▶ [Job item A] List every passage that the court excerpt sets in quotation marks, in the order they appear.

Christine Kern (Kern), the Bucks County Open Space Coordinator, was responsible for administering three grant programs for open space preservation and land conservation throughout the County. Her testimony was, for the most part, undisputed. Kern testified that in 2000, the Township received an $872,000 grant to purchase the property with the understanding that the Declaration of Covenants, Conditions and Restrictions would be recorded. H.T. at 42; R.R. at 150a. Kern testified that prior to the Township's sale of the Property to the Parsons, the Township requested, on behalf of the Parsons, that the restrictions be eliminated or modified. That request was denied by the Open Space Review Board because of its "concern for the integrity of the program" which was a "voter-approved bond for the permanent protection of open space." H.T. at 45; R.R. at 151a.

Voters agreed, in response to a referendum, which asked them to approve the issuance of bonds dedicated to open space and farmland preservation.

Kern explained that the Bucks County Municipal Open Space program "is built on the concept that once the land is preserved , it remains open with no improvements ." She indicated that the County would, therefore, "be opposed to having the structure ... in the protected area of the property." H.T. at 44; R.R. at 150a. (Emphasis added). She explained that the County did not pursue enforcement of the restrictions against the Parsons because, under the grant guidelines, the Township, as the municipality which obtained the Open Space grant, "takes the lead role in enforcement and monitoring of the properties that are conserved." H.T. at 45; R.R. at 151a.

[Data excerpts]

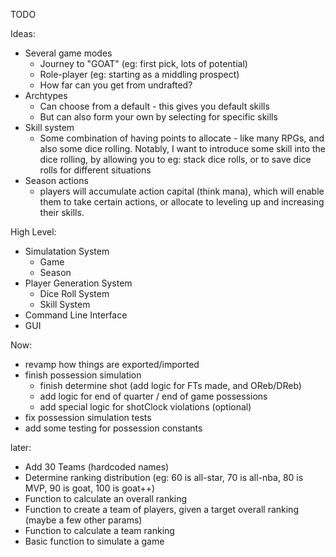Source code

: TODO


Ideas:
- Several game modes
  - Journey to "GOAT" (eg: first pick, lots of potential)
  - Role-player (eg: starting as a middling prospect)
  - How far can you get from undrafted?
- Archtypes
  - Can choose from a default - this gives you default skills
  - But can also form your own by selecting for specific skills
- Skill system
  - Some combination of having points to allocate - like many RPGs, and
    also some dice rolling. Notably, I want to introduce some skill into
    the dice rolling, by allowing you to eg: stack dice rolls, or to
    save dice rolls for different situations
- Season actions
  - players will accumulate action capital (think mana), which will enable them
    to take certain actions, or allocate to leveling up and increasing their skills.

High Level:
- Simulatation System
  - Game
  - Season
- Player Generation System
  - Dice Roll System
  - Skill System
- Command Line Interface
- GUI

Now:
- revamp how things are exported/imported
- finish possession simulation
  - finish determine shot (add logic for FTs made, and OReb/DReb)
  - add logic for end of quarter / end of game possessions
  - add special logic for shotClock violations (optional)
- fix possession simulation tests
- add some testing for possession constants

later:
- Add 30 Teams (hardcoded names)
- Determine ranking distribution (eg: 60 is all-star, 70 is all-nba, 80 is MVP, 90 is goat, 100 is goat++)
- Function to calculate an overall ranking
- Function to create a team of players, given a target overall ranking (maybe a few other params)
- Function to calculate a team ranking
- Basic function to simulate a game
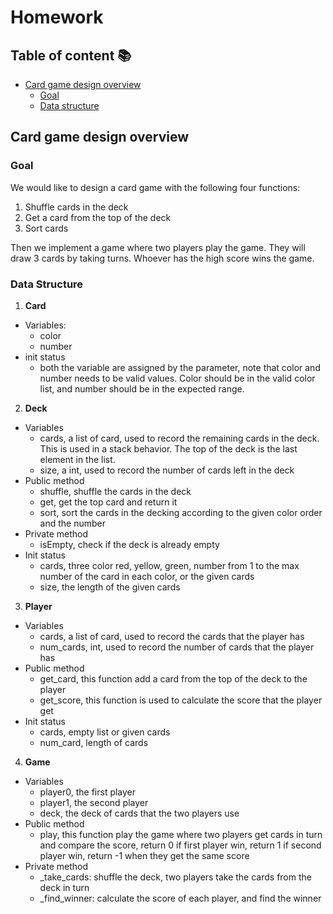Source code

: # Homework

## Table of content :books:

- [Card game design overview](#card-game-design-overview)
  - [Goal](#goal)
  - [Data structure](#data-structure)

## Card game design overview

### Goal

We would like to design a card game with the following four functions:

1.	Shuffle cards in the deck
2.  Get a card from the top of the deck
3.  Sort cards

Then we implement a game where two players play the game. They will draw 3 cards by taking turns. Whoever has the high score wins the game.

### Data Structure

1. **Card**
  - Variables:
    - color
    - number
  - init status
    - both the variable are assigned by the parameter, note that color and number needs to be valid values. Color should be in the valid color list, and number should be in the expected range.
2. **Deck**
  - Variables
    - cards, a list of card, used to record the remaining cards in the deck. This is used in a stack behavior. The top of the deck is the last element in the list.
    - size, a int, used to record the number of cards left in the deck
  - Public method
    - shuffle, shuffle the cards in the deck
    - get, get the top card and return it
    - sort, sort the cards in the decking according to the given color order and the number
  - Private method
    - isEmpty, check if the deck is already empty
  - Init status
    - cards, three color red, yellow, green, number from 1 to the max number of the card in each color, or the given cards
    - size, the length of the given cards
3. **Player**
  - Variables
    - cards, a list of card, used to record the cards that the player has
    - num_cards, int, used to record the number of cards that the player has
  - Public method
    - get_card, this function add a card from the top of the deck to the player
    - get_score, this function is used to calculate the score that the player get
  - Init status
    - cards, empty list or given cards
    - num_card, length of cards

4. **Game**
  - Variables
    - player0, the first player
    - player1, the second player
    - deck, the deck of cards that the two players use
  - Public method
    - play, this function play the game where two players get cards in turn and compare the score, return 0 if first player win, return 1 if second player win, return -1 when they get the same score
  - Private method
    - _take_cards: shuffle the deck, two players take the cards from the deck in turn
    - _find_winner: calculate the score of each player, and find the winner

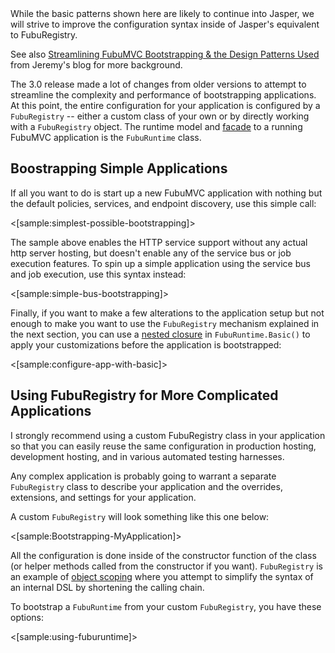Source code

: <!--Title:Bootstrapping FubuMVC Applications-->
<!--Url:bootstrapping-->

<div class="alert alert-success">While the basic patterns shown here are likely to continue into Jasper, we will strive to improve the configuration syntax
inside of Jasper's equivalent to FubuRegistry.</div>

See also [Streamlining FubuMVC Bootstrapping & the Design Patterns Used](https://jeremydmiller.com/2015/08/19/streamlining-fubumvc-bootstrapping-the-design-patterns-used/)
from Jeremy's blog for more background. 

The 3.0 release made a lot of changes from older versions to attempt to streamline the complexity and performance of bootstrapping
applications. At this point, the entire configuration for your application is configured by a `FubuRegistry` -- either a custom class
of your own or by directly working with a `FubuRegistry` object. The runtime model and [facade](https://en.wikipedia.org/wiki/Facade_pattern) to a running FubuMVC application is 
the `FubuRuntime` class. 

## Boostrapping Simple Applications

If all you want to do is start up a new FubuMVC application with nothing but the default policies,
services, and endpoint discovery, use this simple call:

<[sample:simplest-possible-bootstrapping]>

The sample above enables the HTTP service support without any actual http server hosting, but doesn't
enable any of the service bus or job execution features. To spin up a simple application using the
service bus and job execution, use this syntax instead:

<[sample:simple-bus-bootstrapping]>

Finally, if you want to make a few alterations to the application setup but not enough to make you want to use the 
`FubuRegistry` mechanism explained in the next section, you can use a [nested closure](https://msdn.microsoft.com/en-us/magazine/Ee291514.aspx) in `FubuRuntime.Basic()` to
apply your customizations before the application is bootstrapped:

<[sample:configure-app-with-basic]>


## Using FubuRegistry for More Complicated Applications

<div class="alert alert-info">I strongly recommend using a custom FubuRegistry class in your application so that
you can easily reuse the same configuration in production hosting, development hosting, and in various 
automated testing harnesses.</div>

Any complex application is probably going to warrant a separate `FubuRegistry` class to describe your application
and the overrides, extensions, and settings for your application.

A custom `FubuRegistry` will look something like this one below:

<[sample:Bootstrapping-MyApplication]>

All the configuration is done inside of the constructor function of the class (or helper methods called from the constructor if you want).
`FubuRegistry` is an example of [object scoping](http://martinfowler.com/dslCatalog/objectScoping.html) where you attempt to simplify the syntax of an internal DSL by shortening
the calling chain. 

To bootstrap a `FubuRuntime` from your custom `FubuRegistry`, you have these options:

<[sample:using-fuburuntime]>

▶ [Job item B] Transcribe the part of the entries that opens with the line containing "We would like" and closes with the line containing "### Data Structure", including both of those lines.

▶ [Your response A]
1. "concern for the integrity of the program"
2. "voter-approved bond for the permanent protection of open space."
3. "is built on the concept that once the land is preserved , it remains open with no improvements ."
4. "be opposed to having the structure ... in the protected area of the property."
5. "takes the lead role in enforcement and monitoring of the properties that are conserved."

▶ [Your response B]
We would like to design a card game with the following four functions:

1.	Shuffle cards in the deck
2.  Get a card from the top of the deck
3.  Sort cards

Then we implement a game where two players play the game. They will draw 3 cards by taking turns. Whoever has the high score wins the game.

### Data Structure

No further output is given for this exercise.